大型なので、別なロケットで打ち上げられたのだ。

これが宇宙ステーションと同じ軌道に入り、ランデブーする。

ロボットアーム自体には姿勢制御エンジン等無い為、分解状態で運搬用無人機で運ばれて来る。

これを、まずは「のすり」の小型アームで把持して固定した後、船外活動で所定の位置に設置、組み立てる事になる。

船外活動で2人というのは、作業員とバックアップのギリギリの人数と言える。

最初の計画では、最大4人乗りのジェミニ改2と「こうのす」は同時期に運用開始となっていたが、諸種の事情でジェミニ改2は遅延(ペンディング)となっている。

2人作業は予定外の重労働である。

だが、このアームを設置しないと、今後のモジュールの結合が出来ない為、今の内に作業しておく必要がある。

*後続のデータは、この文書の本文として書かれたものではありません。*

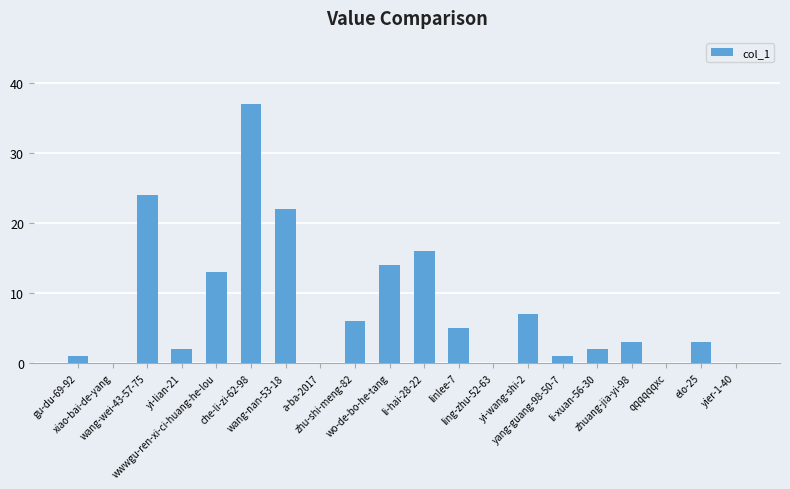

Where is the data nearest to the value 18?

li-hai-28-22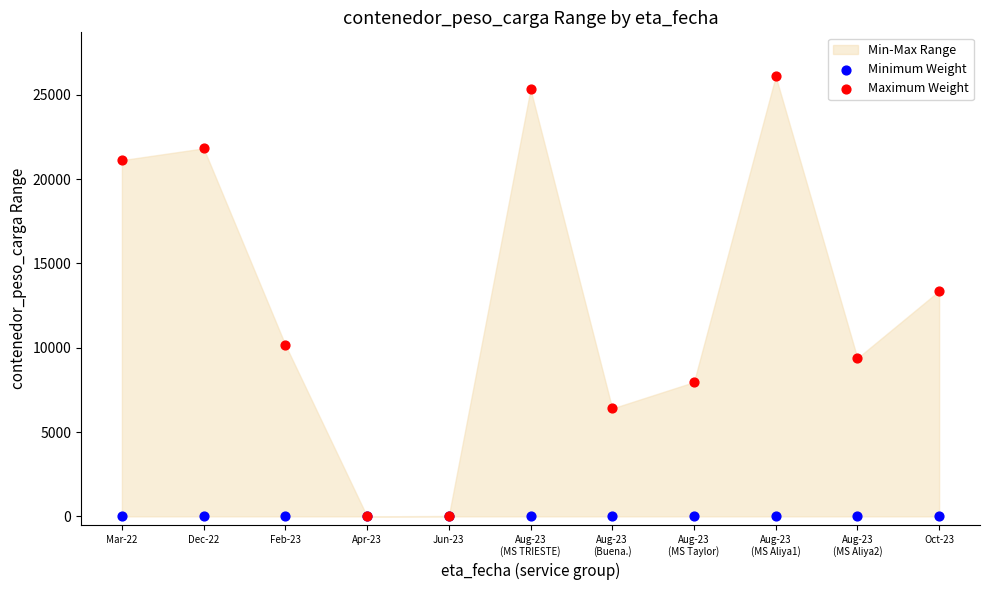

In the Maximum Weight series, what Y value is closest to 13046?

13370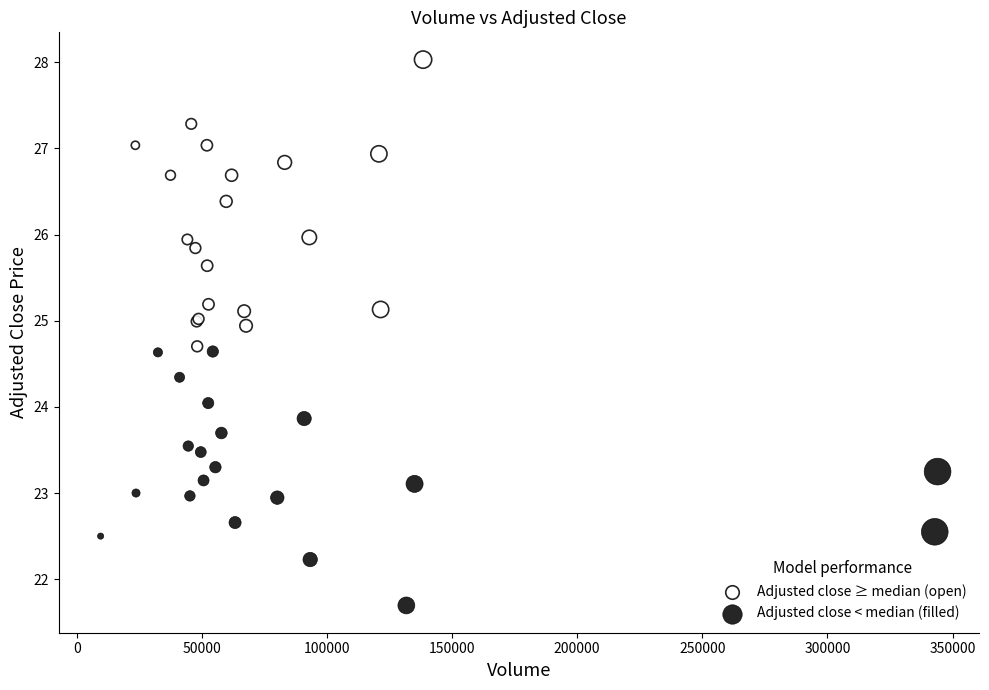

Which series contains the lowest Y value?

Adjusted close < median (filled)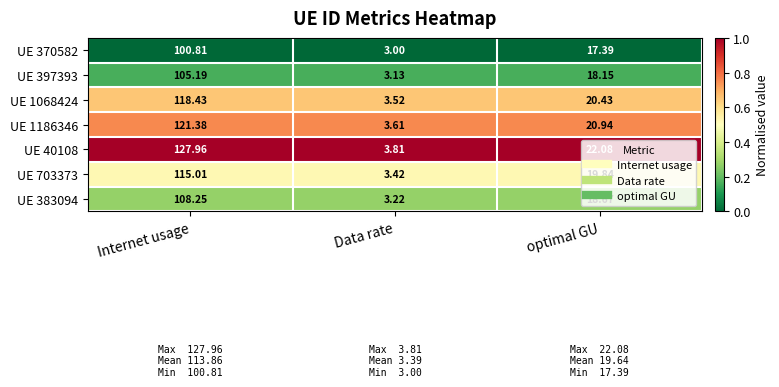

Which series has the largest total across all categories?

UE 40108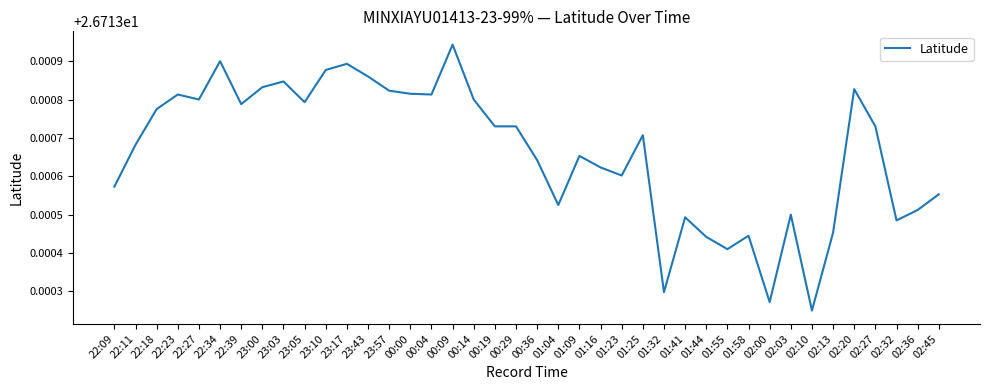

Which has a higher value, 00:09 or 01:04?

00:09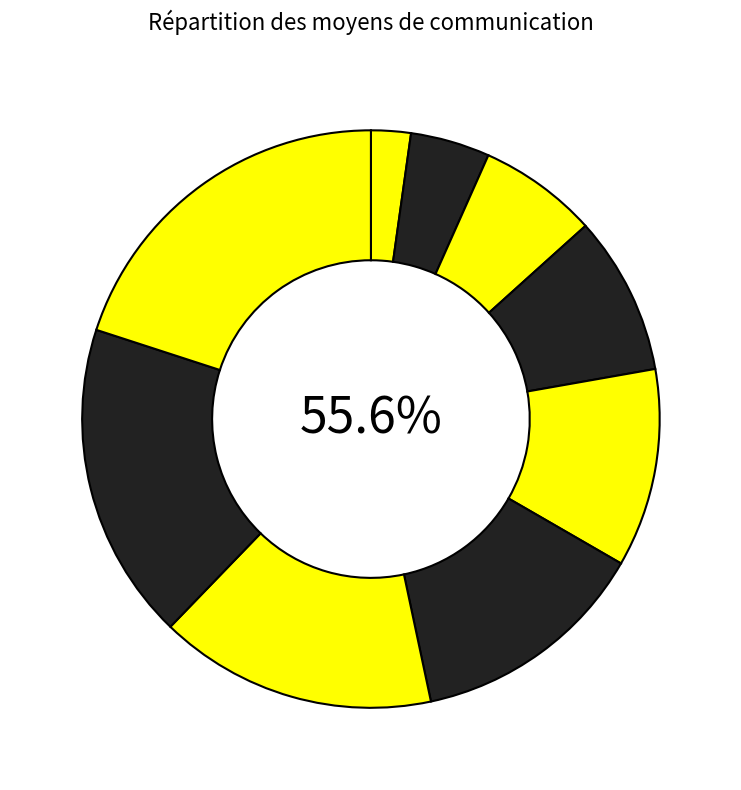

How much of the chart is everything except Réseau radio numérique ANTARES?

84.4%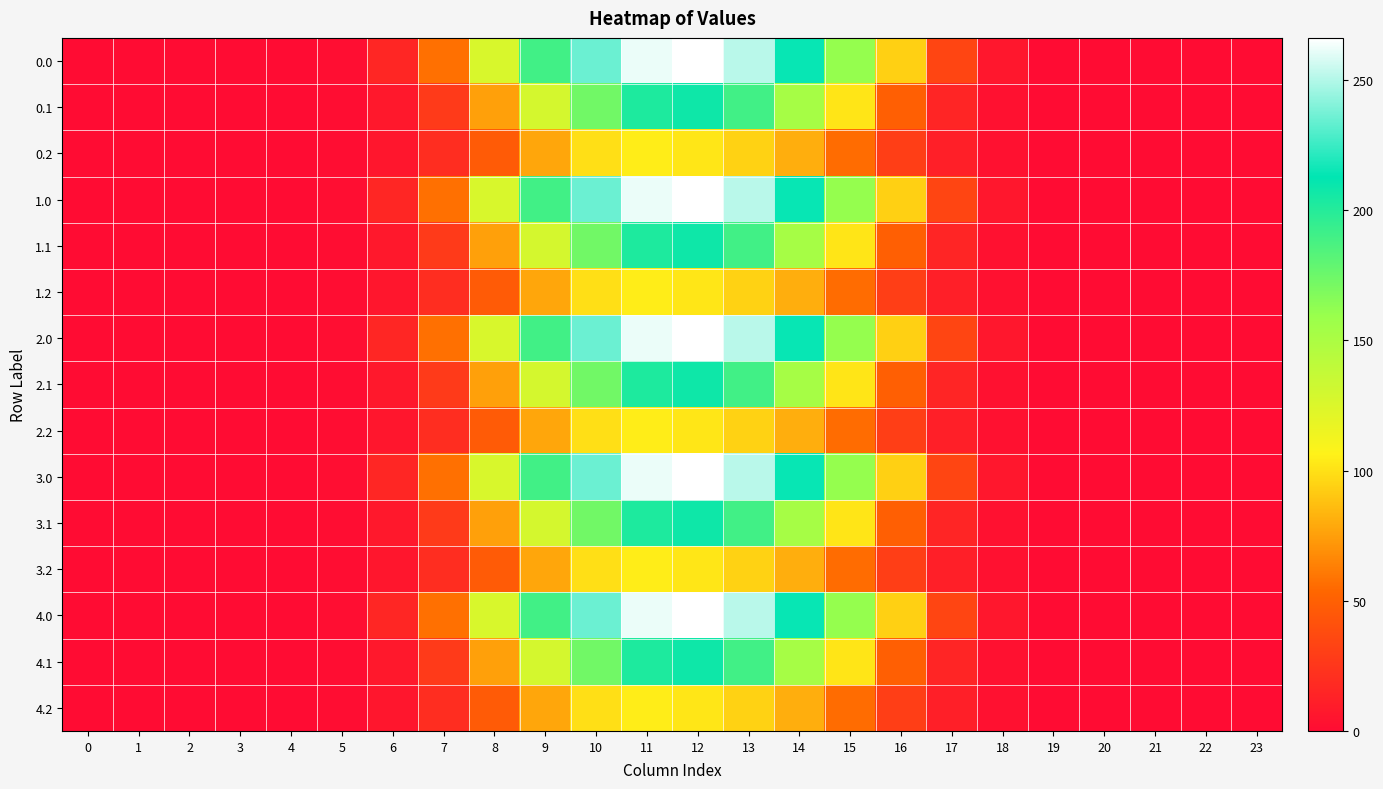

At 7, list the series in order from smallest to largest.

0.2, 1.2, 2.2, 3.2, 4.2, 0.1, 1.1, 2.1, 3.1, 4.1, 0.0, 1.0, 2.0, 3.0, 4.0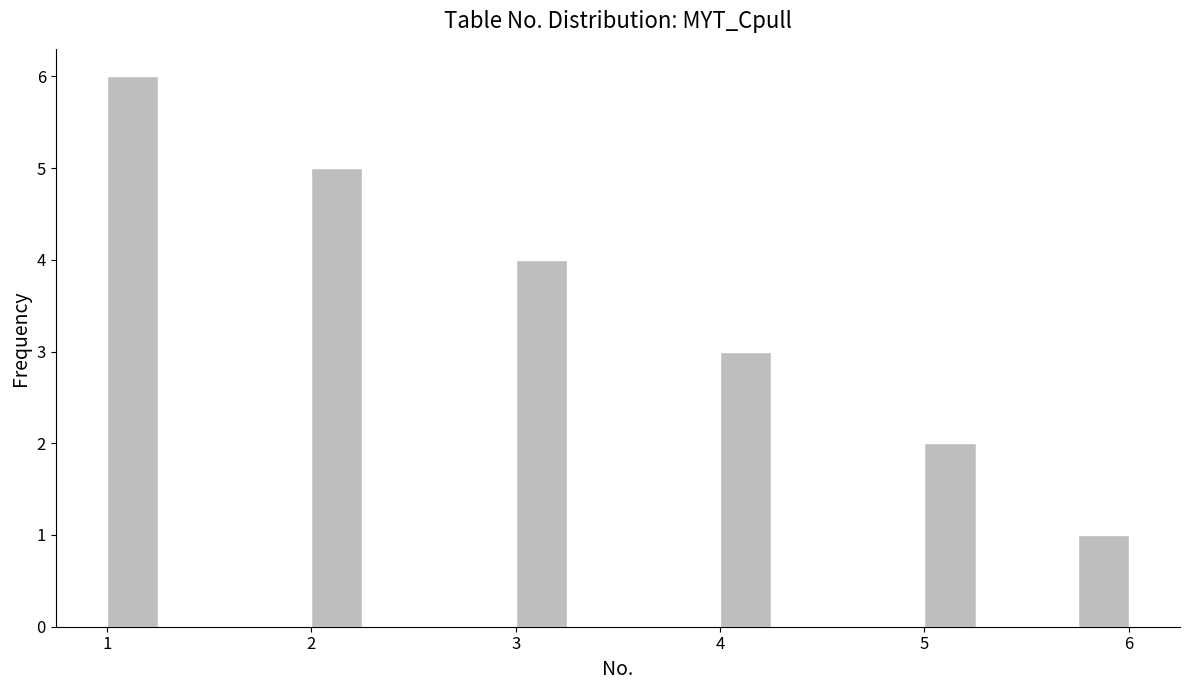

Read against the x-axis, roughly where is the centre of the tallest bar?

1.1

幸い、今回の飛行士は船外活動の経験がある為、訓練と違って手こずる事も無い。

交替しながら、半日で組み立て終わり、動作確認も終えた。


カナダアームが動くとなると、様々な部品が送られて来る。

アメリカに発注したロケットから、拡張太陽電池パネルに、増設アンテナ等、円筒形のモジュールから外部に飛び出して取り付ける部品が、打ち上げ日中に到着する。

ロボットアームで掴み、所定の位置まで運び、船外活動で組み立てて、動作確認をする。

こういう作業が毎日繰り返されている。

船外活動服の酸素タンクも何度も交換される。

中々忙しい日々が続いているだけに、広さと、睡眠時のベッドを快適にしたのが功を奏している。

宇宙食も、専門料理人が調理しない、レトルトタイプのものとしては最高級品を持たせた。

ただし、労働の事を考えて、多少塩分多めになっている。

日本(ジャポン)の宇宙食はISSでも人気だからね」

とフランス人飛行士が言う。

そう褒めるフランスだが、フランスとて3つ星レストラン複数経営のカリスマシェフの協力を得て宇宙食を提供している為、余裕を持っての発言であった。

美味い食事と快適な寝床で疲労回復させながら、組み立てや船内調整を分単位のスケジュールでこなしていった。


コアモジュールのセットアップは、こうして完成しつつあった。

そして地上から連絡が入る。

「こうのとり改」の運搬要員を乗せたジェミニ改は予定通り打ち上げられると言う。

作業は増えるが、宇宙飛行士が4人になると大分負担も少なくなる。

「早く来て欲しいですね」

多忙なので、一刻も早くやって来てほしいところだ。


そして種子島宇宙センターから2機目のジェミニ改とのすりを搭載したH2Bロケットが打ち上げられた。

両機が軌道上で出会うまで、一週間を切った。

そしてフランスも自分の担当モジュールを打ち上げるべく、ギアナ高地の宇宙基地に指令を送る。

いよいよ「こうのす」が始動する。